Usually, you are allowed to work while you are studying if you are in UK on a Tier 4 (General) or student visa. You are advised to check the passport stamp/sticker on your entry clearance/ residence permit– If it says “Work”(and any changes) must be authorized” or “Able to work as authorized by the secretary of State”, you are allowed to work alongside your studies.– If your programme is degree-level or above, i.e. Bachelor’s or Master’s or research degree, you are permitted to work a minimum of 20 hours per week during the term-time.– If your programme is below degree-level, e.g. Diploma or certificate course, you are permitted to work a maximum of 10 hours every week during term-time.
However, in case you are required to undertake any internship or work placement which may involve performance then it must be assessed part of your curriculum, e.g. music and dance courses.
You can also go for volunteering roles as a great way to gain new skills and improve your CV. Students should ensure that their emigration status allows taking up positions-even unpaid positions.
Sometimes, as part of your syllabus you might be required to work. In such cases, usually the college or university arranges placements for you. You can reach out to your university employment center that can help you increase your employability, gain new skills and experience.
Typically students can work part-time in a café, bar, stores, call center or clerical work. But you may also find jobs depending on the skills and expertise. You can find jobs by registering with the local recruitment agency, in local newspapers, on notice boards at the university, jobs on website or simply approaching the employer directly. Since the job market is generally competitive, it is advisable to organize such work as soon as possible.
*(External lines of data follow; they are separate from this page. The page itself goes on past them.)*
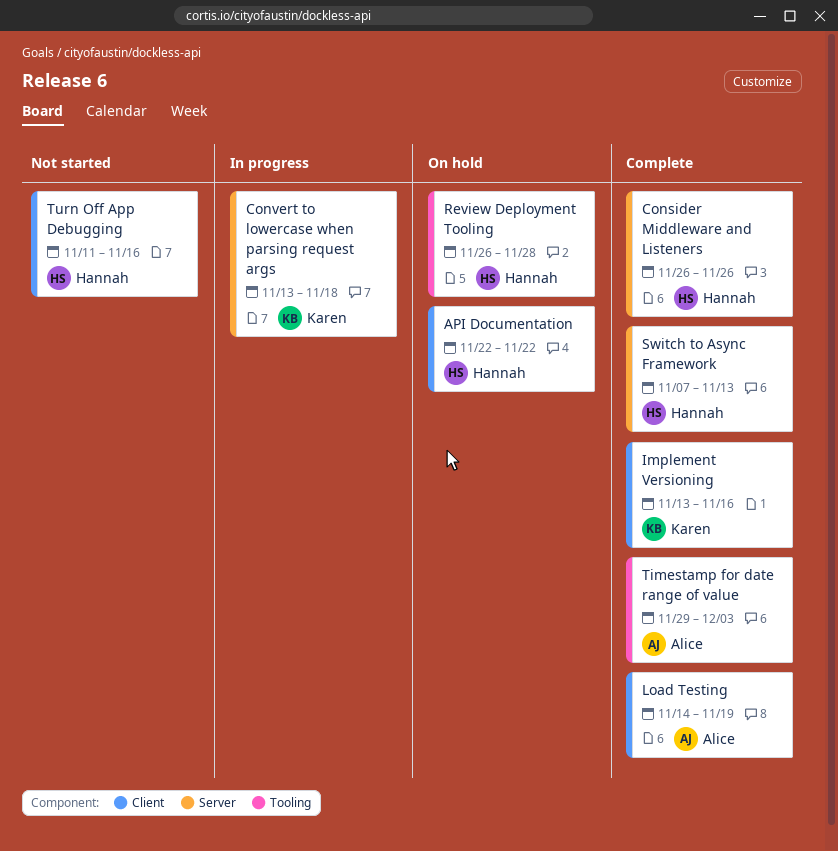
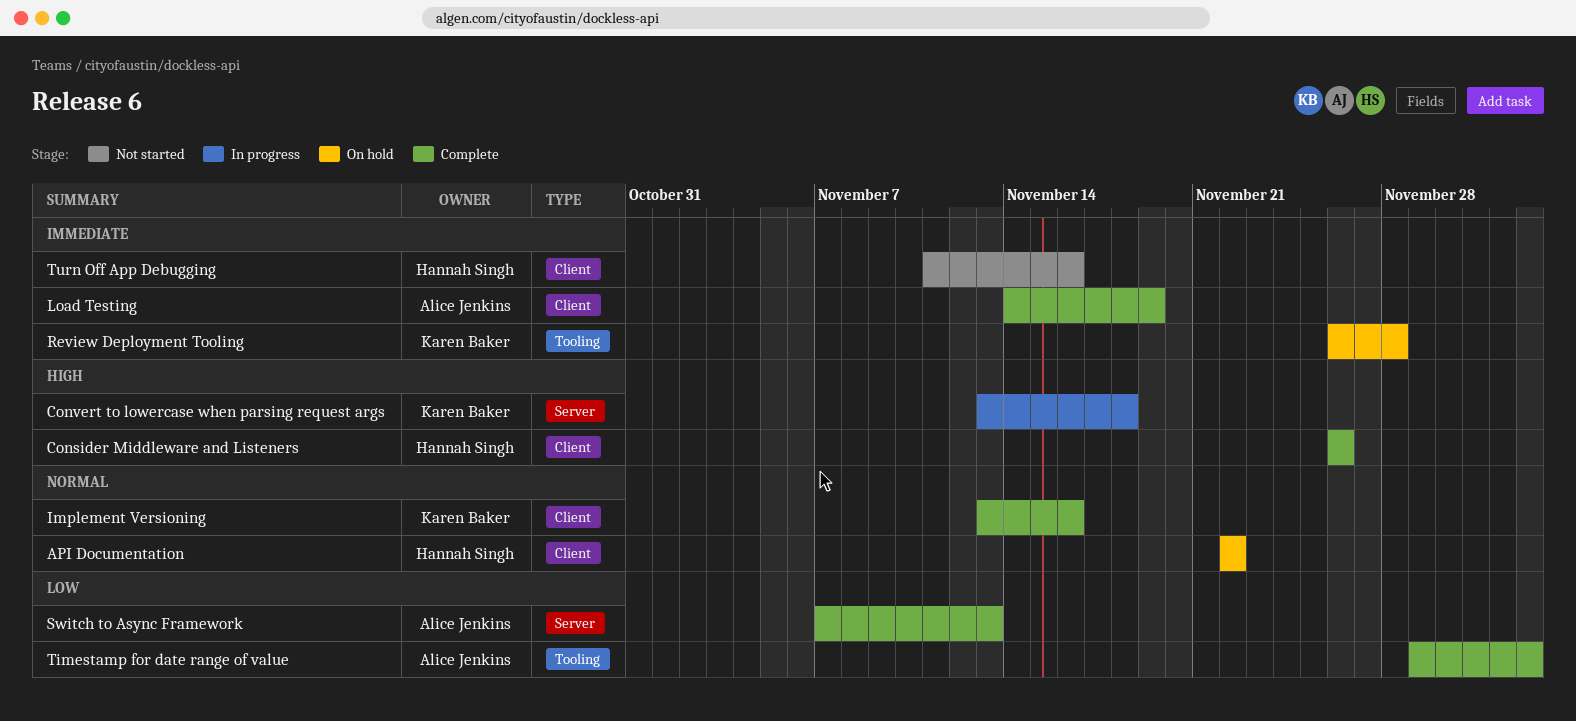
Consider Middleware and Listeners, label: Server -> Client
Review Deployment Tooling, owner: Hannah Singh -> Karen Baker
Switch to Async Framework, owner: Hannah Singh -> Alice Jenkins

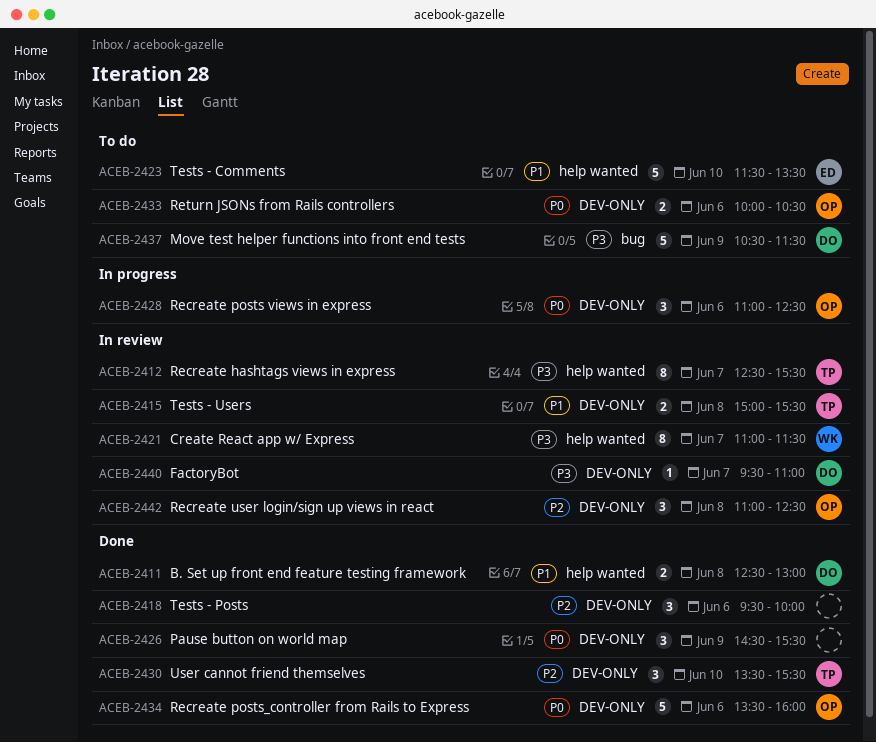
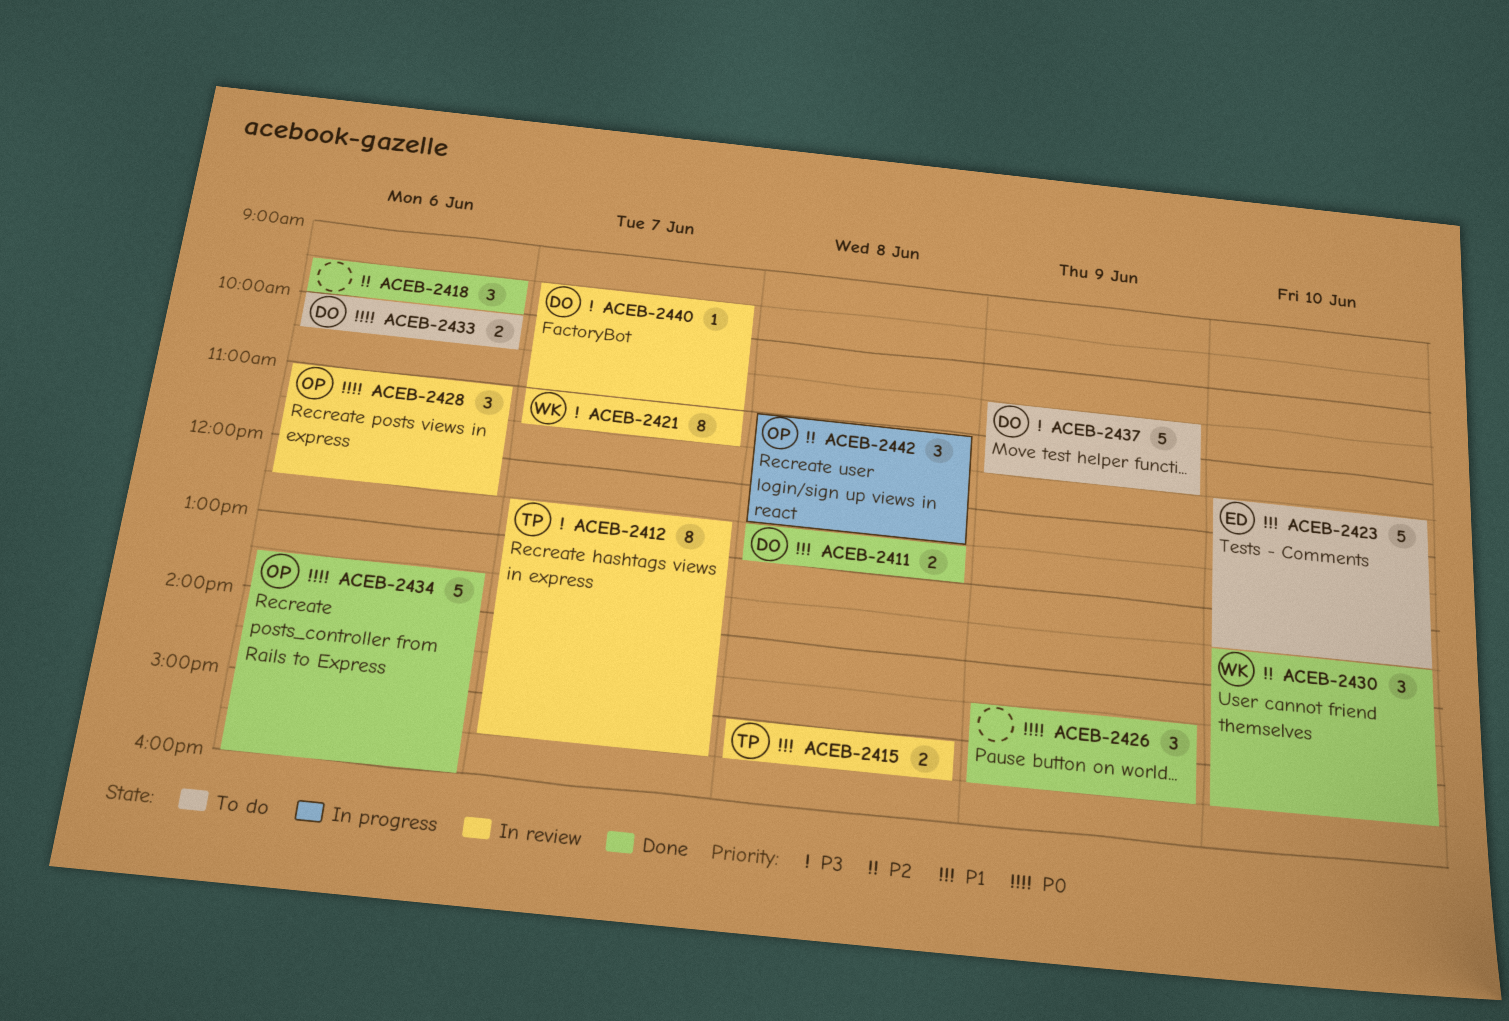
ACEB-2428, status: In progress -> In review
ACEB-2430, owner: TP -> WK
ACEB-2433, owner: OP -> DO
ACEB-2442, status: In review -> In progress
During holidays, you may want to do a job that will provide you with experience in your field of study.
Also, before you start working there are other requirements which you will have to fulfill. In UK, employees and employers have to pay National insurance contributions (funds for state benefits such as pensions and health benefits). In UK, you will need National Insurance number (NINo) to be able to work. You can apply for National insurance number by calling 0845 600 0643 to fix an appointment. You will have to fill out a form by providing all relevant details such as personal details, passport number, visa, address etc.
If you earn more than a specified personal allowance, you will have to pay income tax.
Working alongside studies might help with your additional expenses but you should not depend on the part-time work as a means to pay your tuition fees. Finding a balance between work and study is essential. Don’t try to work for long hours. This may leave you tired and affect your studies – you need time to rest and relax too! Students should be careful not to exceed the maximum, lest to want to risk you continuing studies.